Я недавно понял вот еще какую штуку. Как растет организм? Он же растет не с краю. Вот у меня растет сын, у него же не прирастает каждый день маленький кусочек. Он растет весь сразу, как бы внутрь себя. И так же создается и музыка. По такому принципу строится, например, мое сочинение [на основе средневекового католического текста] «Stabat Mater» для сопрано, перкуссионистки, хора и оркестра. Я взял классический григорианский напев, и выстраиваю вещь так, как растет живое существо – сразу во все стороны. У меня так же фактура растет от куплета к куплету, причем если взять кусочек из начала и середины, будет неочевидно, что это одно и то же – ну, как в сорокалетнем человеке сложно узнать трехлетнего, пока он не улыбнется.

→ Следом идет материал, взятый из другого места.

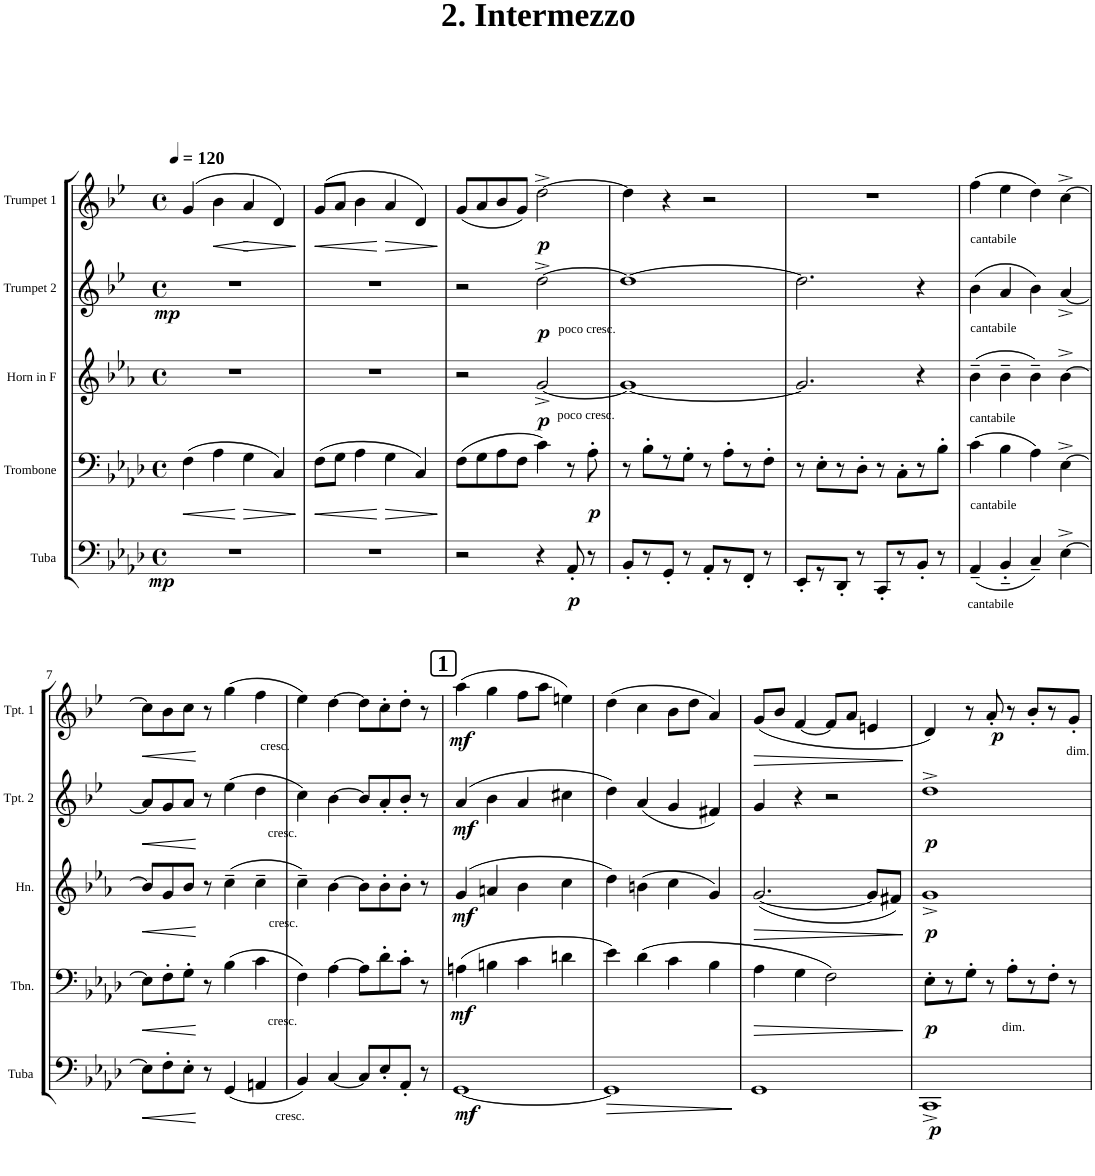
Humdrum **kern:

Обычно в «Stabat Mater» используется два голоса, это еще от Перголези идет, и у меня тоже две солистки, но одна певица, а другая перкуссионистка. Плюс струнный оркестр, вибрафон, большой барабан, средний и конго. Похоже на набор поверхностей, который использовал Ксенакис. И здорово, что именно сейчас такие инструменты без звуковысотности западное ухо научилось слушать. Ведь еще недавно ударные инструменты без звуковысотности считались или шумовыми, или танцевальными, или просто расширяющими спектр оркестра. А сейчас произошла такая революция, что можно целый кусок сочинения посвятить игре на ударном инструменте одного тембра, оперируя только длительностями и штрихами и зная, что слушатель будет вслушиваться и что-то для себя находить.

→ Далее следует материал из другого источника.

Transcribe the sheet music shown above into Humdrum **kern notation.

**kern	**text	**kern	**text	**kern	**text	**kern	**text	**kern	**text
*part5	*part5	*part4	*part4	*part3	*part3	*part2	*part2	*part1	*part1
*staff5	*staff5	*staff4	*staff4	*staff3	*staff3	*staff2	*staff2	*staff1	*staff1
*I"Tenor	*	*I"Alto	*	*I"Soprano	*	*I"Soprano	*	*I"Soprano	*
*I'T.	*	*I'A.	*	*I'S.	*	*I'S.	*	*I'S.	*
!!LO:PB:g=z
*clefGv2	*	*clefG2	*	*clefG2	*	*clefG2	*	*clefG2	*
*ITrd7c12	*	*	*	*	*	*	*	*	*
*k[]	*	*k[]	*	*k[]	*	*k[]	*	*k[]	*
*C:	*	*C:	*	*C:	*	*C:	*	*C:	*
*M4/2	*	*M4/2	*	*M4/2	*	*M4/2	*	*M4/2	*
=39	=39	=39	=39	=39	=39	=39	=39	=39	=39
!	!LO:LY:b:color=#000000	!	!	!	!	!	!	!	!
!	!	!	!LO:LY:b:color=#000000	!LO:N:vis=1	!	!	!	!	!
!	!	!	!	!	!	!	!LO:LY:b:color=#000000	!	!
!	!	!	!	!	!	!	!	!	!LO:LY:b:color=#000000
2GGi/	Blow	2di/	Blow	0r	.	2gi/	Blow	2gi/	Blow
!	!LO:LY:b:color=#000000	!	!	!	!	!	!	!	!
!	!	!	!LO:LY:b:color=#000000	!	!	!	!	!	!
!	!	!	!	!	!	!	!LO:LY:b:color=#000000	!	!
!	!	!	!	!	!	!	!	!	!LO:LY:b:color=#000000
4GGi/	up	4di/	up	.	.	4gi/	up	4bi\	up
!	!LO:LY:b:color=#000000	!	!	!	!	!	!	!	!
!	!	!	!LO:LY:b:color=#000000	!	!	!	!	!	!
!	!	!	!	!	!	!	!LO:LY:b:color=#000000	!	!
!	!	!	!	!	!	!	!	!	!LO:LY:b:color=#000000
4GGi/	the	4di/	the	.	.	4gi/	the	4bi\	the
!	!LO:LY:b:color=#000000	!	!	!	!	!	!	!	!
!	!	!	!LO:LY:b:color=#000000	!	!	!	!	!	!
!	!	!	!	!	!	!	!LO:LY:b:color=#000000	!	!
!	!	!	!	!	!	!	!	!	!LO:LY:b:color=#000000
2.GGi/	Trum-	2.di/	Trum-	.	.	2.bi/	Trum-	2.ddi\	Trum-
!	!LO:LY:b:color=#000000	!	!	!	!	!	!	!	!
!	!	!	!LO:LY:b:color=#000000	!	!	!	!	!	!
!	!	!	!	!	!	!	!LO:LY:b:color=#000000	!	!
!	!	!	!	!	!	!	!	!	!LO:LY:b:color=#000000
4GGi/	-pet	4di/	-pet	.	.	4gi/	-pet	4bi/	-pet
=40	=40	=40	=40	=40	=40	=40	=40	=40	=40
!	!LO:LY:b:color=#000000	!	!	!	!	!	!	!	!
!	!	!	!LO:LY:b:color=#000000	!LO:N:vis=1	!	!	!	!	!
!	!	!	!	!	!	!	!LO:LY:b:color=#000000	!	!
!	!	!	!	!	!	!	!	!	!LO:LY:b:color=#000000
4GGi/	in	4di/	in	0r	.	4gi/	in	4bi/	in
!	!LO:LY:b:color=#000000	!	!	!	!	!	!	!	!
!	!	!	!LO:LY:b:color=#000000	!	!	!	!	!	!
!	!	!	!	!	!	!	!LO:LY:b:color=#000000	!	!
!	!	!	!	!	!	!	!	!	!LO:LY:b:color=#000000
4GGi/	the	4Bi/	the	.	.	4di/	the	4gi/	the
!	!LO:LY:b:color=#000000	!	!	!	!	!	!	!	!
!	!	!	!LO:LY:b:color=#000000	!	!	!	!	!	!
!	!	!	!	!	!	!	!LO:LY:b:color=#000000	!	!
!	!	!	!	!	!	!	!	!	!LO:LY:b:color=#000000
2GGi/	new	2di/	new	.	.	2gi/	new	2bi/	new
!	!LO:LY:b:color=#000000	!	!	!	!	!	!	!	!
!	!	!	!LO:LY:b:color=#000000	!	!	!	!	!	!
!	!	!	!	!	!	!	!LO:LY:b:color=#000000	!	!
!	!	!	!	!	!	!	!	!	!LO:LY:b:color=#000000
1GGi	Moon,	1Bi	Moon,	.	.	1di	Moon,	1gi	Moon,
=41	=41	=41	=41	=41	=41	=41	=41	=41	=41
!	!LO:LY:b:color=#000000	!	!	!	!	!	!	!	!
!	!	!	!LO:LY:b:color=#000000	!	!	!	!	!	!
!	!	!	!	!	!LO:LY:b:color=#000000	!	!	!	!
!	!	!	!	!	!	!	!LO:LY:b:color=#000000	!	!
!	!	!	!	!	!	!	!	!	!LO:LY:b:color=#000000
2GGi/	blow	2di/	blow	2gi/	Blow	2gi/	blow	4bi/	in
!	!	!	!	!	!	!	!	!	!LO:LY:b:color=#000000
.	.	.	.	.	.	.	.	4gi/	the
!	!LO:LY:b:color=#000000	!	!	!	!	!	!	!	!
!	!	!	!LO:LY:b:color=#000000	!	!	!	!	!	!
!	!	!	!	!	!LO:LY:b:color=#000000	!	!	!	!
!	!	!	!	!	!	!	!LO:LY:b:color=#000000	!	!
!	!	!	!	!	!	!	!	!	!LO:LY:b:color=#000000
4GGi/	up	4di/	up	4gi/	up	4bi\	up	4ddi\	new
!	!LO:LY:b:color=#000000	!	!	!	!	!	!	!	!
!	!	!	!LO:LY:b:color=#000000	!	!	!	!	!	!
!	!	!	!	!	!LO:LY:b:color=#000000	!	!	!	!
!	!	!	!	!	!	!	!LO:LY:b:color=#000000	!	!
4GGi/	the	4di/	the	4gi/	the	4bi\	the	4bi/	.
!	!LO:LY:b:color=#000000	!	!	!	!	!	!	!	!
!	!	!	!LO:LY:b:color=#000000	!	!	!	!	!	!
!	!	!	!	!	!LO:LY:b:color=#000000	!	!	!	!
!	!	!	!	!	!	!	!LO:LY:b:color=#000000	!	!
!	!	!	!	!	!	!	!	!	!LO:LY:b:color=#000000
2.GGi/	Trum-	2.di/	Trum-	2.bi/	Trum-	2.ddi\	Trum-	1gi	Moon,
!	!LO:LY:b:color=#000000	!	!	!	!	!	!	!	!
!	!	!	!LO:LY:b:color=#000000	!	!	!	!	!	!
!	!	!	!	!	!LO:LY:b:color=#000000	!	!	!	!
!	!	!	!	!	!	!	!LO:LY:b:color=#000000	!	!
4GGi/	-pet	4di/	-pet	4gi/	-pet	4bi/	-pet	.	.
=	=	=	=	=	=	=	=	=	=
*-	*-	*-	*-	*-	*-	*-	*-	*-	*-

– Как вам кажется, в какой степени академическая музыка предполагает прямое социальное высказывание? У вас есть довольно четко артикулированные и вполне резкие взгляды на окружающую действительность, вам никогда не хотелось их продекларировать в своих сочинениях?
– Каким образом?
– У композиторов есть разные, проверенные веками способы. Можно, скажем, выбрать для оперы злободневный сюжет.
– Мне не нравятся такие оперы. И мне даже кажется, что такие оперы хороши именно тогда, когда они плевать хотели на злободневность. Единственное, что есть злободневного в опере «Эйнштейн на пляже» – это Эйнштейн. Скрипач ходит с усами и в очках. А в каком-нибудь «Никсоне в Китае» эта злободневность остранена и становится в итоге совершенно не злободневной.

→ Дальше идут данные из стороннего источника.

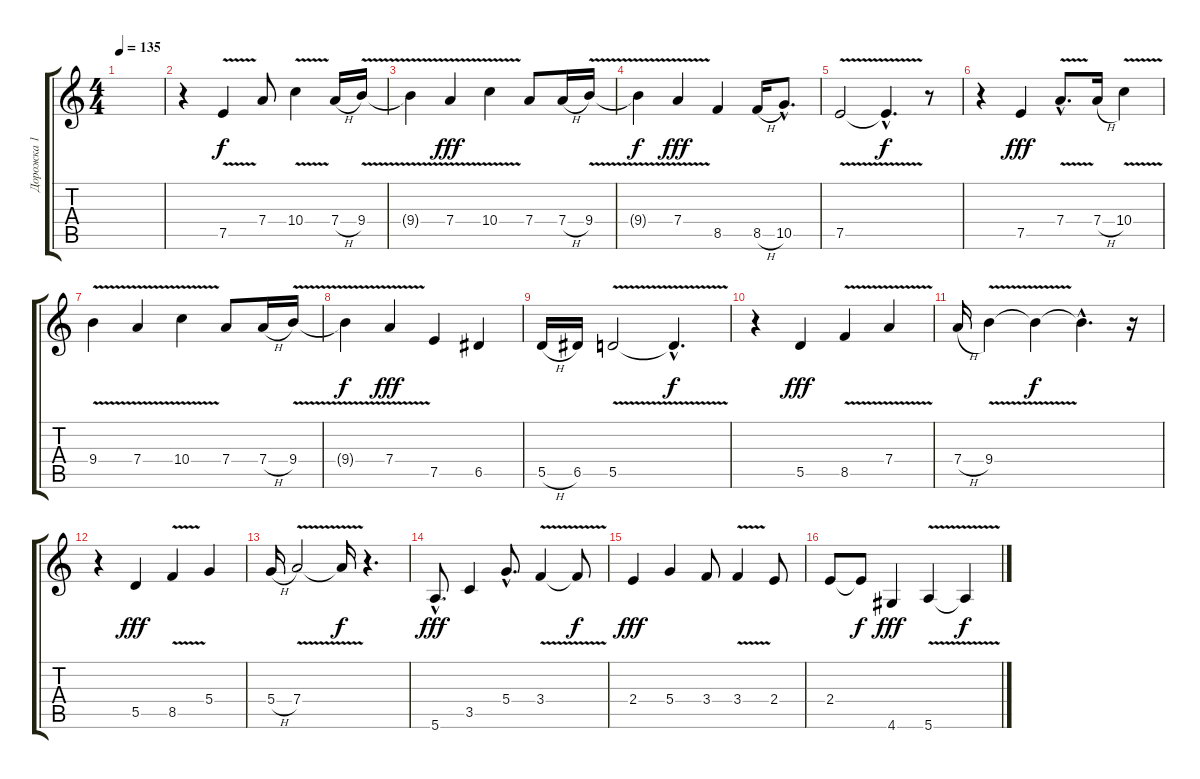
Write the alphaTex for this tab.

\track ("Дорожка 1" "Дорожка 1") {instrument acousticguitarnylon}
\staff {score tabs}
\tuning (E4 B3 G3 D3 A2 E2) {hide}
\ts (4 4)
\tempo 135
\clef g2
\ks c
|
r.4 7.5{v}.4 7.4.8 10.4{v}.4 7.4{h}.16 9.4{v}.16 |
9.4{t}.4{dy f} 7.4{v}.4{dy fff} 10.4{v}.4 7.4.8 7.4{h}.16 9.4{v}.16 |
9.4{t}.4{dy f} 7.4{v}.4{dy fff} 8.5.4 8.5{h}.16 10.5{hac}.8{d} |
7.5{v}.2 7.5{hac t}.4{d dy f} r.8 |
r.4 7.5.4{dy fff} 7.4{v hac}.8{d} 7.4{h}.16 10.4{v}.4 |
9.4{v}.4 7.4{v}.4 10.4{v}.4 7.4.8 7.4{h}.16 9.4{v}.16 |
9.4{t}.4{dy f} 7.4{v}.4{dy fff} 7.5.4 6.5.4 |
5.5{h}.16 6.5.16 5.5{v}.2 5.5{hac t}.4{d dy f} |
r.4 5.5.4{dy fff} 8.5{v}.4 7.4{v}.4 |
7.4{h}.16 9.4{v}.4 9.4{t}.4{dy f} 9.4{hac t}.4{d} r.16 |
r.4 5.5.4{dy fff} 8.5{v}.4 5.4.4 |
5.4{h}.16 7.4{v}.2 7.4{t}.16{dy f} r.4{d} |
5.6{hac}.8{d dy fff} 3.5.4 5.4{hac}.8{d} 3.4{v}.4 3.4{t}.8{dy f} |
2.4.4{dy fff} 5.4.4 3.4.8 3.4{v}.4 2.4.8 |
2.4.8 2.4{t}.8{dy f} 4.6.4{dy fff} 5.6{v}.4 5.6{t}.4{dy f}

– Можно взять актуальный текст – как Илья Демуцкий, который написал симфонию на текст последнего слова Марии Алехиной на суде, или как Луиджи Ноно, который использовал вербатимы итальянских рабочих. Есть еще посвящения, на худой конец.
– Ну да, симфония Пярта, посвященная Ходорковскому. Нет, это все не моя чашка чаю. Нет сферы социального, нет сферы политического. Все это совершенно искусственные понятия – религия, политика, этика, эстетика. Мир един. Мое отношение к миру таково не потому, что у меня какие-то политические взгляды. У меня вообще нет политических взглядов. Более того, иметь политические взгляды кажется мне оскорбительным для интеллекта. Если у человека есть политические взгляды, с ним бессмысленно разговаривать. Словосочетания «левый интеллектуал» и «правый интеллектуал» кажутся мне оксюморонами. Потому что и то и другое дебилизм. Любая доктрина верна только на трех сантиметрах протяженности. А добавь по два сантиметра по краям – выяснится, что ничего не работает. Но в угоду доктрине реальность взламывают и подгоняют. У меня не великий интеллект, хотелось бы помощнее, но взгляд на вещи, мне кажется, довольно здравый. И мне кажется оскорбительным иметь эти самые политические взгляды и уж тем более что-то делать им в угоду. Это какая-то чушь.
Точно такой же чушью мне кажутся попытки объяснить то, что происходит в музыке, или вообще в искусстве, политическими веяниями. «После» не значит «вследствие», то, что между фактами есть корреляция, не означает причинно-следственной связи. Так называемая реальность не влияет на музыку. Скорее уж наоборот. Китайцы, как известно, считали, что если инструменты настроены правильно, то у государства все хорошо.
– Должен ли или может ли композитор своей музыкой реагировать на то, что нас окружает, – это такой вечный вопрос, и разные композиторы по-разному на него отвечали.